#### EXTRACT
+ + + +

[PATCH] read_zero_pagealigned() locking fix

Ramiro Voicu hits the BUG_ON(!pte_none(*pte)) in zeromap_pte_range: kernel
bugzilla 7645.  Right: read_zero_pagealigned uses down_read of mmap_sem,
but another thread's racing read of /dev/zero, or a normal fault, can
easily set that pte again, in between zap_page_range and zeromap_page_range
getting there.  It's been wrong ever since 2.4.3.

The simple fix is to use down_write instead, but that would serialize reads
of /dev/zero more than at present: perhaps some app would be badly
affected.  So instead let zeromap_page_range return the error instead of
BUG_ON, and read_zero_pagealigned break to the slower clear_user loop in
that case - there's no need to optimize for it.

+ + + +

#### WORK INSTRUCTION A
Answer these questions from the patch description:
(i) What kernel bugzilla number is given for the bug?
(ii) Since which version has the locking been wrong?
(iii) Which function should return an error instead of hitting BUG_ON?
#### WORK INSTRUCTION B
Rewrite as a short bulleted list the paragraph of the patch description that begins "The simple fix is to use down_write instead," keeping its main facts.
#### WORK INSTRUCTION C
Edit the patch description starting at "[PATCH] read_zero_pagealigned() locking" and ending at "optimize for it.", changing "serialize" to "throttle".
The entries after this point stand apart from the patch description.

+ + + +

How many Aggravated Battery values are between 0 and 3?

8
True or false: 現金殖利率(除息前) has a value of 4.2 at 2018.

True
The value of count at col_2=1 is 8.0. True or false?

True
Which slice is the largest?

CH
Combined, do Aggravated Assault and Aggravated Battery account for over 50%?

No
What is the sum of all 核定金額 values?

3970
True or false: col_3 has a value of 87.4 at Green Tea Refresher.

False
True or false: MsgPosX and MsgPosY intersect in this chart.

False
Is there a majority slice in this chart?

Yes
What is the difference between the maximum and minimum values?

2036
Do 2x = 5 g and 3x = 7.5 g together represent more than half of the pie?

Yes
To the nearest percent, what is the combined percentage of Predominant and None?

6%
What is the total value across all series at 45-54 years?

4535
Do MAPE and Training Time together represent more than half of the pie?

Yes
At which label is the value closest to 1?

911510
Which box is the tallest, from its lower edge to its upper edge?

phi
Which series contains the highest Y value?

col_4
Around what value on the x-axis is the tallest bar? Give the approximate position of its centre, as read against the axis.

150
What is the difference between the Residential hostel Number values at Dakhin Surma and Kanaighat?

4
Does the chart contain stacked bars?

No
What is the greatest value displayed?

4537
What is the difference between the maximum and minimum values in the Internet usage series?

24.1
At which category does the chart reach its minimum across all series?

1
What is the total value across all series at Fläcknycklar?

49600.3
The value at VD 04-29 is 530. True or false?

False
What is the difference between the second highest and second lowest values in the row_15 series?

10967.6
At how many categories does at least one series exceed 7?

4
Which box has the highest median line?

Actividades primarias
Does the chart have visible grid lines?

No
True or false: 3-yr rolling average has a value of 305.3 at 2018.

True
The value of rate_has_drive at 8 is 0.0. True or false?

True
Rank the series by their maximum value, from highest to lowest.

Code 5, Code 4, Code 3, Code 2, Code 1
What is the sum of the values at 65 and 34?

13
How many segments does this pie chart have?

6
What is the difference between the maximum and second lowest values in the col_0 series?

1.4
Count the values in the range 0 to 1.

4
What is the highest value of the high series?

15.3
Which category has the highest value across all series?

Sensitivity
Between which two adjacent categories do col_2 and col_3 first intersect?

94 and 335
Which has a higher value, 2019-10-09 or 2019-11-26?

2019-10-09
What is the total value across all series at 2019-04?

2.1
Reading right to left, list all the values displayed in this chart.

+ + + +

#### ANSWER BOX A
(i) 7645
(ii) 2.4.3
(iii) zeromap_page_range

#### ANSWER BOX B
- Using down_write would be the simple fix, but it would serialize reads of /dev/zero more than at present and might badly affect some app.
- Instead, zeromap_page_range returns the error rather than hitting BUG_ON.
- In that case, read_zero_pagealigned breaks to the slower clear_user loop, since there is no need to optimize for it.

#### ANSWER BOX C
[PATCH] read_zero_pagealigned() locking fix

Ramiro Voicu hits the BUG_ON(!pte_none(*pte)) in zeromap_pte_range: kernel
bugzilla 7645.  Right: read_zero_pagealigned uses down_read of mmap_sem,
but another thread's racing read of /dev/zero, or a normal fault, can
easily set that pte again, in between zap_page_range and zeromap_page_range
getting there.  It's been wrong ever since 2.4.3.

The simple fix is to use down_write instead, but that would throttle reads
of /dev/zero more than at present: perhaps some app would be badly
affected.  So instead let zeromap_page_range return the error instead of
BUG_ON, and read_zero_pagealigned break to the slower clear_user loop in
that case - there's no need to optimize for it.